Lauda ve Grand Prix Sürücüler Birliği başkanı Didier Pironi, bir direniş hareketi düzenledi ve gece boyunca bir otel toplantı odasında kendilerini kilitlemek için sürücülerin çoğunu bir araya getirdi.
Balestre, hafta sonundan önce tamamen iptal edilmesi yönünde gereken tavizler verdi ve Lauda ilk yarışında 4. oldu.
Lauda nadiren rakiplerinden daha hızlıydı
Gereksiz olduğunu düşündüğü riskleri almaktan kaçındı. İşler iyi gitmediğinde çabalarını yinelemesi için kendine ders çıkarmazdı. Takımın iyiliği için özverili fedakarlıklar yapan biri de değildi.
Sık sık iyi arabalara sahipti, ancak aynı arabalara sahip Regazzoni, Reutemann ve Prost gibi yetenekli takım arkadaşları da vardı. O halde insanlar Lauda’nın nasıl bu kadar başarılı olduğunu merak edeceklerdir.
Lauda, genellikle psikopat olan megalomanyaklarda görülen kendine özgü bir özgüvene sahipti
Niki Lauda’nın, bu rekabete olan başarılı zihinsel yaklaşımının önemli bir parçası, görünüşe göre kendisiyle karşı gösterdiği cömert düzeydeki dürüstlüğüyle de ilgili.
Lauda, genç olarak fakir bir öğrenci olmasına rağmen, gerçekten de çok şey söylediği bir spor dalında üstün zekaya sahipti.
Ayrıca pist dışında da iyi hizmet etti.

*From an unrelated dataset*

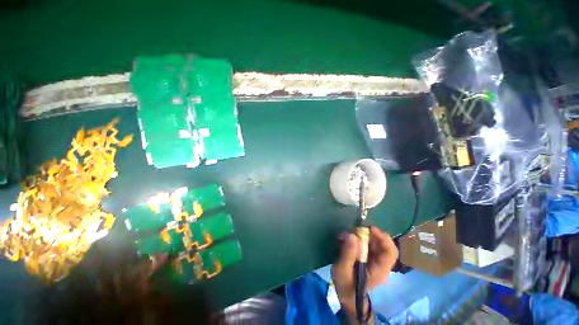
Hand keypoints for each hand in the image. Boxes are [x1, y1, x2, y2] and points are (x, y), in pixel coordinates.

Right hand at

O ve ortak çalıştığı kişiler yarış ve kariyeri hakkında çok bilgilendirici 4 kitap hazırladılar (Bu arada, kendiyle ilgili soğuk yürekli bir makineden başka bir şey olmadığı fikrini tamamen ortadan kaldırdı).
İngilizcede hızlı bir şekilde ustalaştı (ve Ferrari ile birlikteyken İtalyanca’yı zorladı) ve böylece patentli Lauda röportajlarının yapılacağı Almanca’dan başka bir dile sahipti.
Formula 1 tarihinin en başarılı pilotları arasında yer alan Avusturyalı Niki Lauda, 70 yaşında hayata gözlerini yumdu
Ailesi tarafından yapılan açıklamada, “Niki, herkese örnek olan bir karakterdi. Bir sporcu ve girişimci olarak elde ettiği eşsiz başarılar, hiçbir zaman unutulmayacak. Sevgi dolu, sevecen bir eş, baba ve dedeydi. Çok özleyeceğiz.” denildi.
Grand Prix History’de yayınlanan biyografiden derlenmiştir.